The rise in yields last year led to one of the worst years ever in bonds – (1.5% for Barclays US Aggregate). This was only the second time since 2000 that the index posted a calendar year loss and the fourth time since data began collection in 1976. The Bloomberg Barclays US Treasury Index returned -2.32%. This is the fifth worst year on record (data goes back to 1973). With inflation heating up and yields pretty much pinned at zero, the 2-year note saw its worst total return on record. The -0.58% total return was the first yearly loss since collection of date started in 1973.

Commodities:

In 2021, the commodities rally was fairly broad based. Excluding precious metals, commodities had their best year on record. The data going back to 2001 showed the Bloomberg Commodities Ex-Precious Metals Index having the best year ever. Some commodity price changes over the last year: Coffee: -+95%; Lumber: +91%; Heating Oil: +61%; Natural Gas: +54%; Aluminum: +49%; Cotton: +42%, Sugar: +17%; Corn: +16% just for a few examples.

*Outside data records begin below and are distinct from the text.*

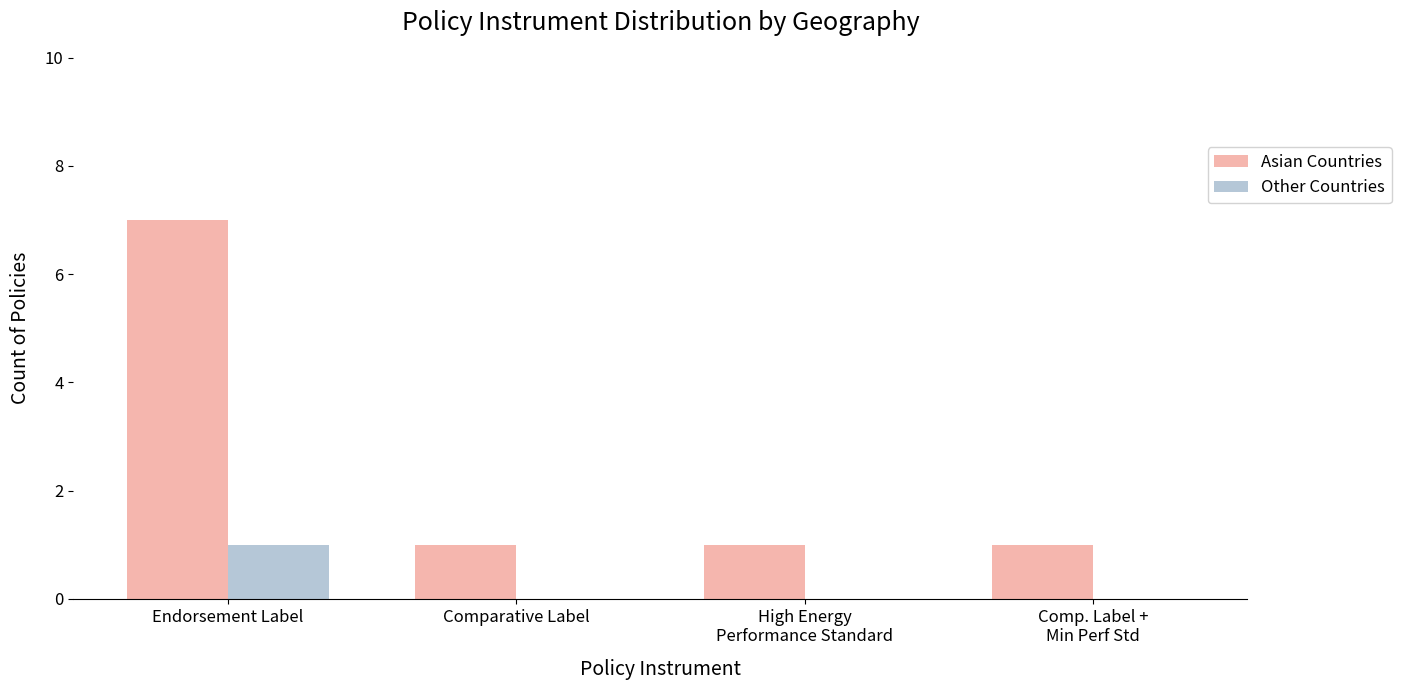

Is it true that Other Countries equals 0 at Comp. Label +
Min Perf Std?

True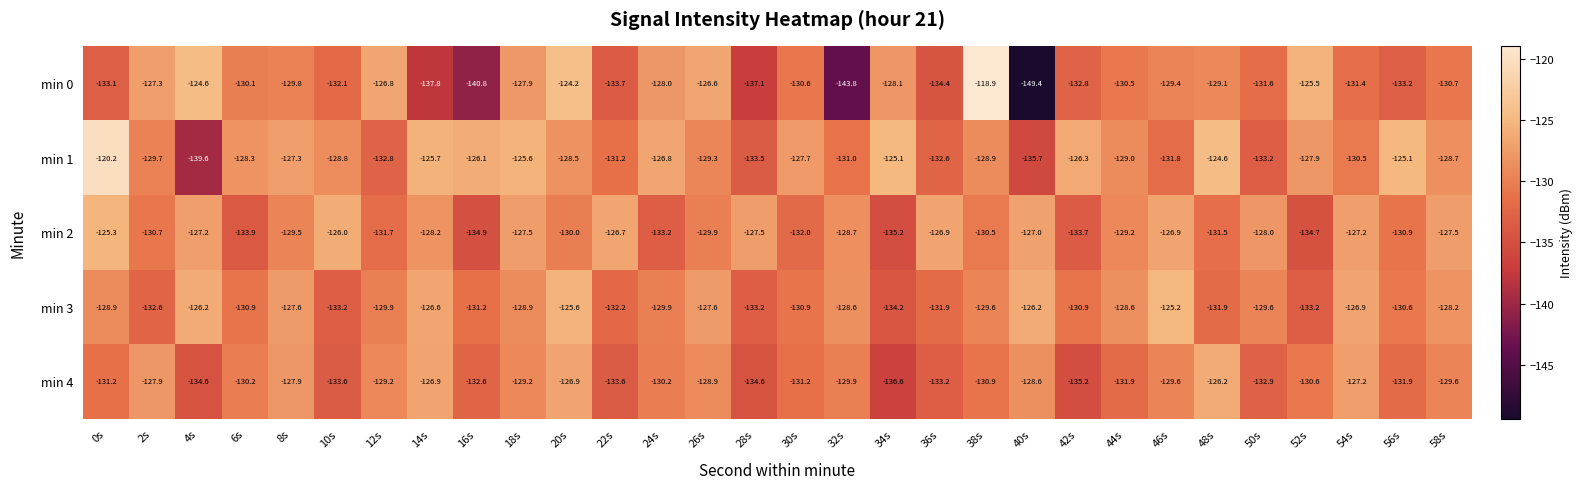

True or false: min 1 has a value of -126.3 at 42s.

True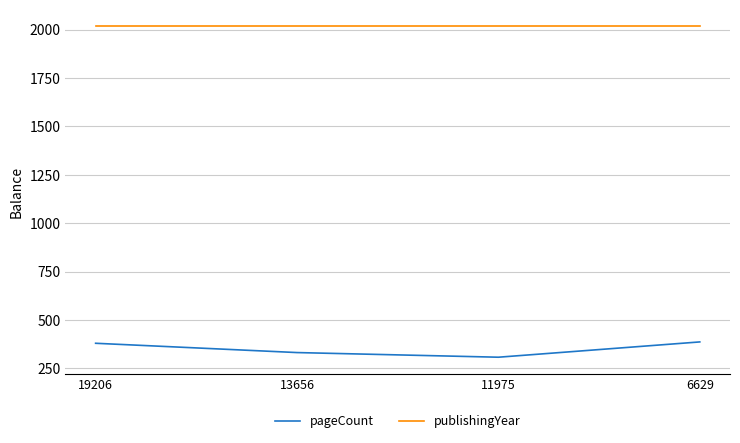

Is the value of pageCount at 6629 greater than the value of publishingYear at 11975?

No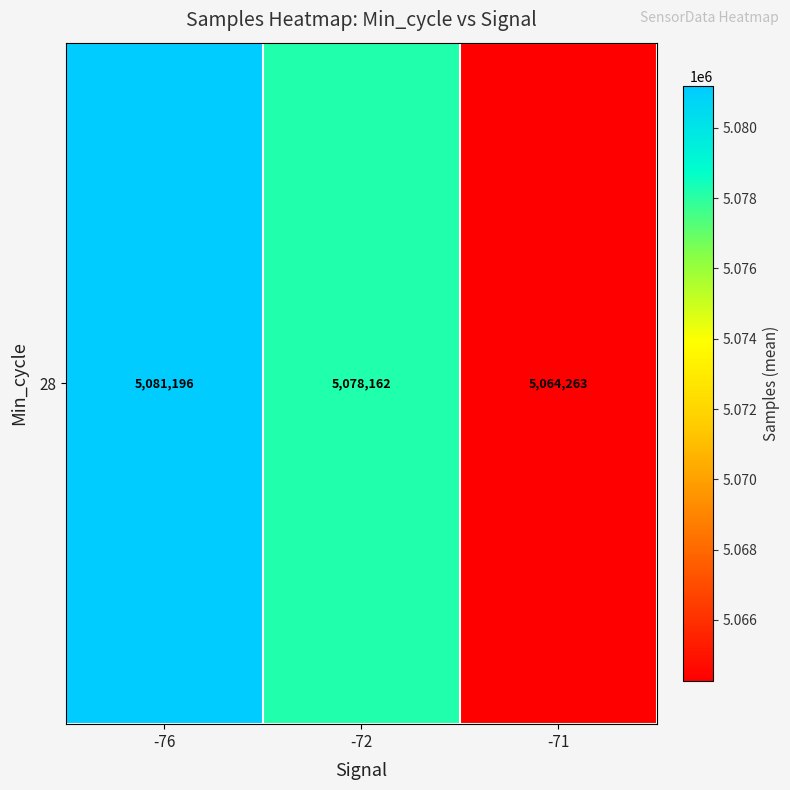

What is the smallest value displayed?

5064263.6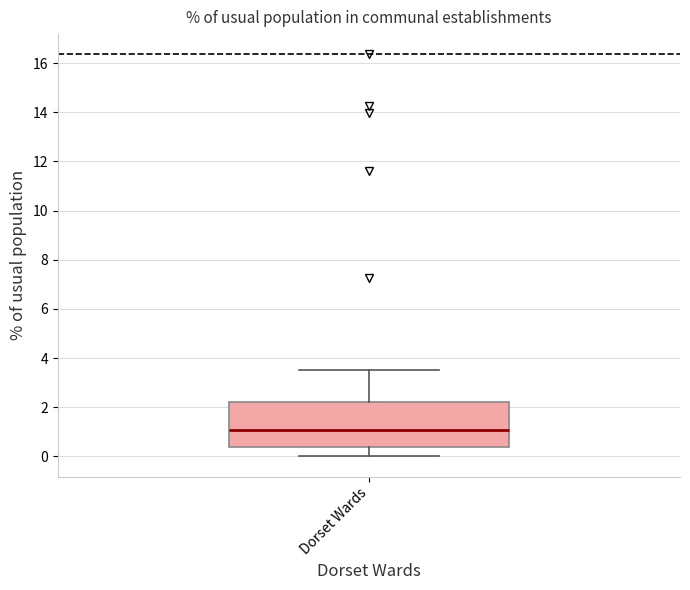

Where does the lower whisker of the box for Dorset Wards end on the y-axis? The values are not printed on the chart, so give them approximately, as read against the axis.

0.0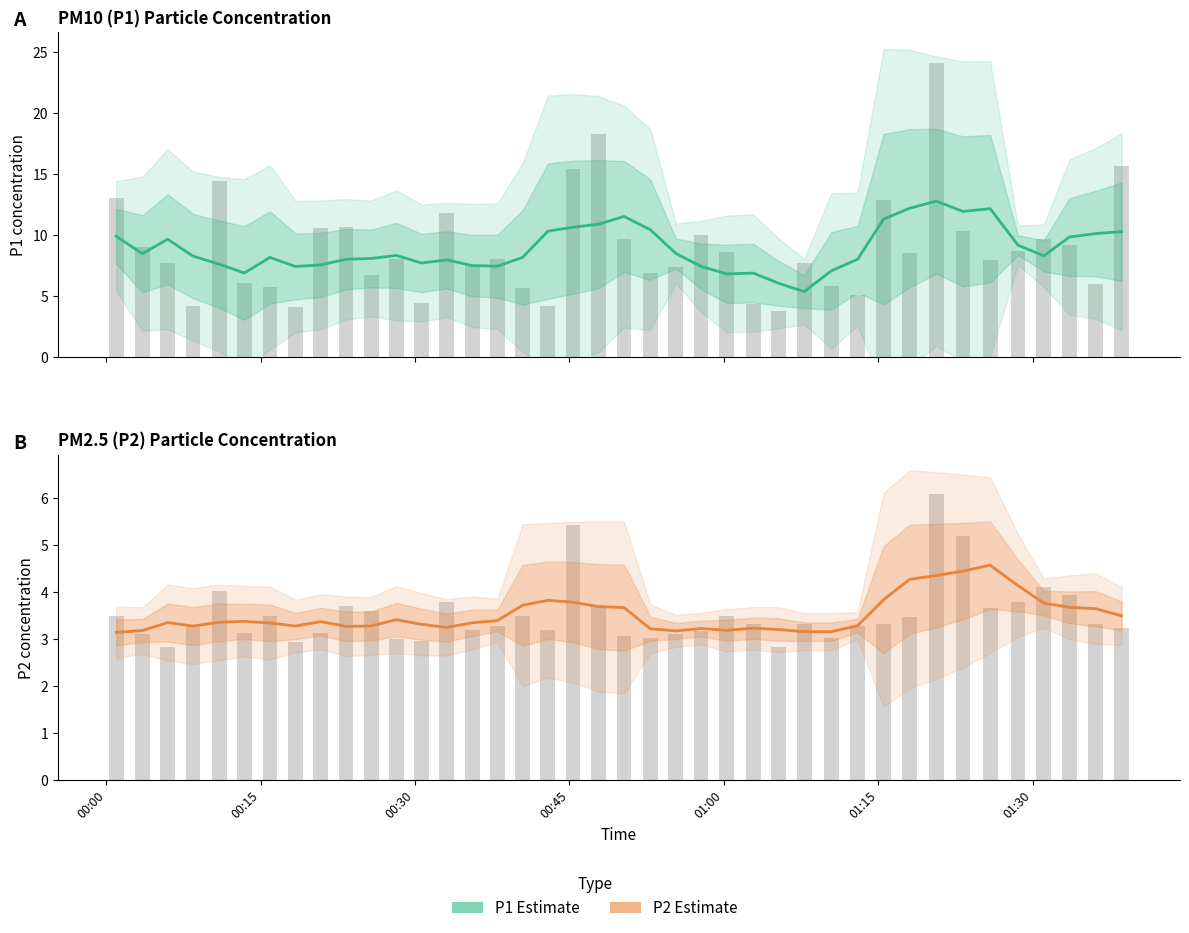

What is the difference between the maximum and minimum values in the P2 Estimate series?

1.4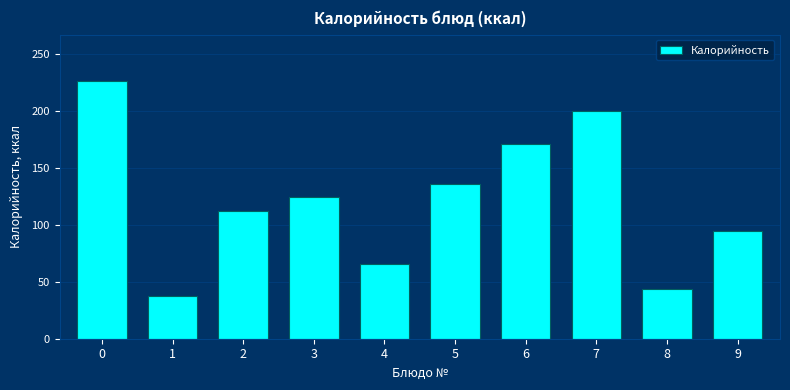

Reading right to left, list all the values displayed in this chart.

9=94.8	8=43.8	7=200.0	6=170.5	5=135.8	4=65.7	3=124.2	2=112.0	1=37.5	0=226.2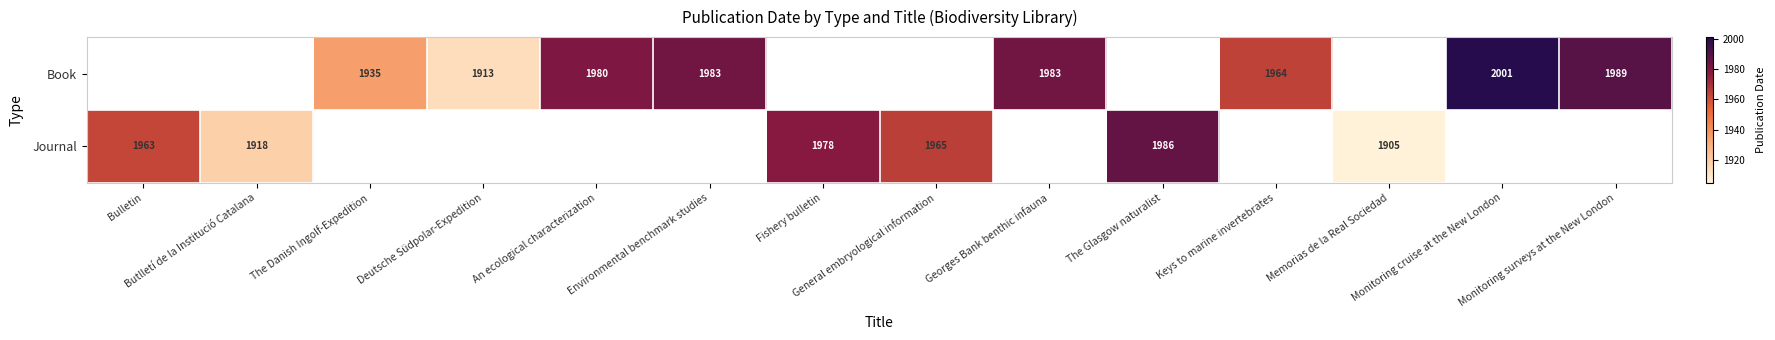

Is the value of Journal at The Danish Ingolf-Expedition greater than the value of Book at General embryological information?

No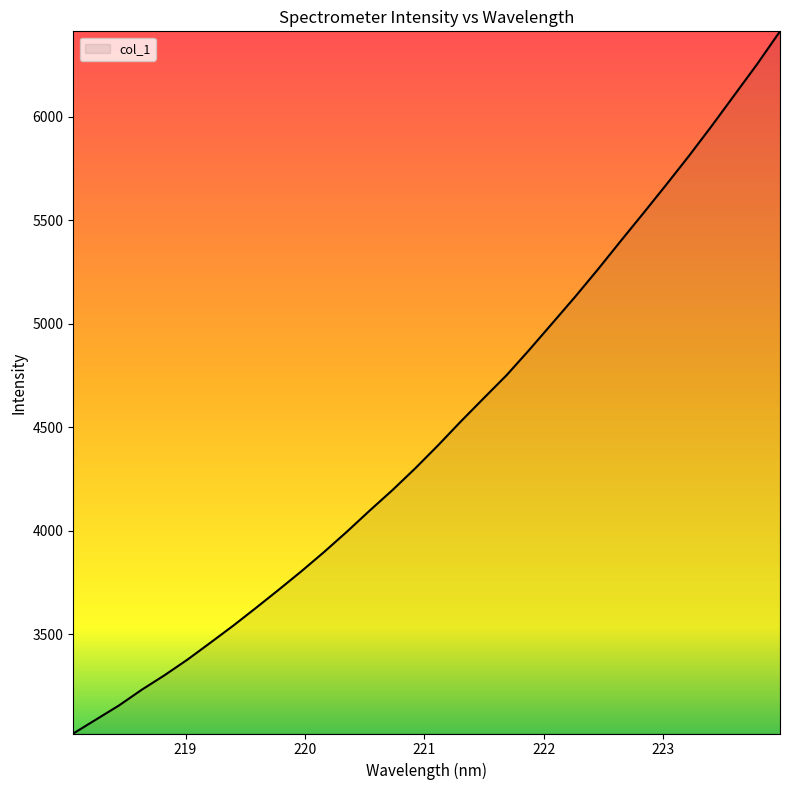

What is the difference between the maximum and minimum values?

3392.3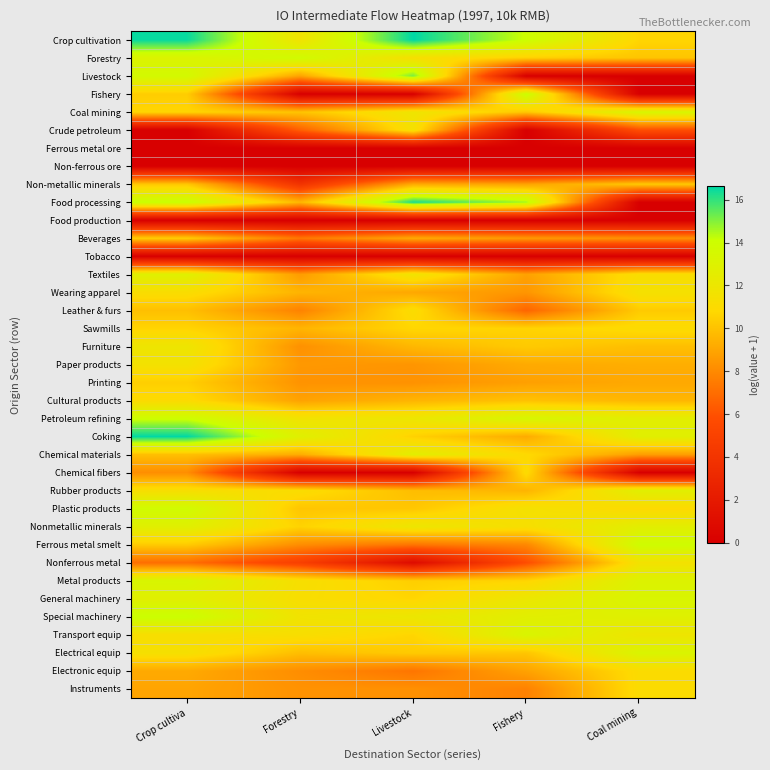

Reading left to right, transcribe all the data shown in this chart.

Crop cultivation: Crop cultiva=16.5	Forestry=11.7	Livestock=16.6	Fishery=14.1	Coal mining=10.7
Forestry: Crop cultiva=13.1	Forestry=13.8	Livestock=11.3	Fishery=10.5	Coal mining=10.1
Livestock: Crop cultiva=13.7	Forestry=8.9	Livestock=15.2	Fishery=0.0	Coal mining=0.0
Fishery: Crop cultiva=10.4	Forestry=0.0	Livestock=0.0	Fishery=14.2	Coal mining=0.0
Coal mining: Crop cultiva=10.7	Forestry=10.1	Livestock=11.9	Fishery=10.2	Coal mining=13.3
Crude petroleum: Crop cultiva=0.0	Forestry=6.5	Livestock=11.5	Fishery=0.0	Coal mining=5.8
Ferrous metal ore: Crop cultiva=0.0	Forestry=0.0	Livestock=0.0	Fishery=0.0	Coal mining=0.0
Non-ferrous ore: Crop cultiva=0.0	Forestry=0.0	Livestock=0.0	Fishery=0.0	Coal mining=0.0
Non-metallic minerals: Crop cultiva=10.2	Forestry=3.9	Livestock=9.2	Fishery=8.9	Coal mining=10.3
Food processing: Crop cultiva=14.2	Forestry=9.6	Livestock=16.3	Fishery=14.6	Coal mining=0.0
Food production: Crop cultiva=0.0	Forestry=0.0	Livestock=0.0	Fishery=0.0	Coal mining=0.0
Beverages: Crop cultiva=10.4	Forestry=7.3	Livestock=9.2	Fishery=8.6	Coal mining=8.3
Tobacco: Crop cultiva=0.0	Forestry=0.0	Livestock=0.0	Fishery=0.0	Coal mining=0.0
Textiles: Crop cultiva=12.9	Forestry=8.6	Livestock=11.8	Fishery=8.8	Coal mining=11.2
Wearing apparel: Crop cultiva=11.2	Forestry=9.5	Livestock=9.1	Fishery=8.4	Coal mining=11.5
Leather & furs: Crop cultiva=9.9	Forestry=7.7	Livestock=11.1	Fishery=6.7	Coal mining=10.3
Sawmills: Crop cultiva=10.6	Forestry=9.5	Livestock=10.7	Fishery=10.6	Coal mining=11.0
Furniture: Crop cultiva=11.9	Forestry=8.3	Livestock=9.6	Fishery=10.3	Coal mining=9.9
Paper products: Crop cultiva=11.6	Forestry=8.5	Livestock=8.4	Fishery=9.2	Coal mining=9.3
Printing: Crop cultiva=10.5	Forestry=8.3	Livestock=8.3	Fishery=8.8	Coal mining=9.1
Cultural products: Crop cultiva=11.0	Forestry=8.9	Livestock=9.5	Fishery=10.0	Coal mining=9.6
Petroleum refining: Crop cultiva=14.0	Forestry=11.7	Livestock=12.0	Fishery=13.4	Coal mining=12.6
Coking: Crop cultiva=16.6	Forestry=12.8	Livestock=10.5	Fishery=9.2	Coal mining=12.8
Chemical materials: Crop cultiva=9.9	Forestry=9.2	Livestock=12.6	Fishery=10.9	Coal mining=8.7
Chemical fibers: Crop cultiva=8.1	Forestry=0.0	Livestock=0.0	Fishery=11.0	Coal mining=0.0
Rubber products: Crop cultiva=11.3	Forestry=11.2	Livestock=9.9	Fishery=9.5	Coal mining=12.8
Plastic products: Crop cultiva=13.8	Forestry=10.1	Livestock=10.2	Fishery=11.5	Coal mining=10.9
Nonmetallic minerals: Crop cultiva=12.8	Forestry=10.6	Livestock=12.0	Fishery=11.3	Coal mining=12.7
Ferrous metal smelt: Crop cultiva=10.3	Forestry=8.1	Livestock=7.3	Fishery=7.9	Coal mining=13.9
Nonferrous metal: Crop cultiva=7.0	Forestry=4.9	Livestock=0.9	Fishery=5.8	Coal mining=11.6
Metal products: Crop cultiva=13.3	Forestry=11.3	Livestock=10.4	Fishery=10.7	Coal mining=13.0
General machinery: Crop cultiva=12.8	Forestry=11.2	Livestock=10.7	Fishery=12.1	Coal mining=13.3
Special machinery: Crop cultiva=14.1	Forestry=11.7	Livestock=12.0	Fishery=12.7	Coal mining=12.9
Transport equip: Crop cultiva=11.3	Forestry=11.3	Livestock=10.7	Fishery=13.3	Coal mining=11.9
Electrical equip: Crop cultiva=11.4	Forestry=9.9	Livestock=10.3	Fishery=10.1	Coal mining=13.2
Electronic equip: Crop cultiva=9.1	Forestry=8.1	Livestock=7.3	Fishery=8.9	Coal mining=11.0
Instruments: Crop cultiva=9.0	Forestry=8.3	Livestock=8.2	Fishery=7.7	Coal mining=11.1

So, it was a year of many interesting developments. While we are always optimistic long-term, the uncertainty of our current times, and the inflation we have warned about has appeared with a vengeance. The FED, whose inflation forecast was the worst ever, will be forced to raise interest rates and pull liquidity from the markets as they institute Quantitative Tightening (reducing their balance sheet by buying less bonds). The current fundamentals of the stock market on a historical basis are extremely overvalued to the most overvalued in history based on the indices. The bond bull market of the last 39 years or so, looks to have ended in March of 2020. The good news is that many stocks are trading at better valuations for the first time in many years. As we continually evaluate the many economic, political and market cross currents, we will be looking to take advantage of better valuations as the year progresses.

We appreciate and thank you for the trust and confidence you have placed in Occam Capital® Management, LLC.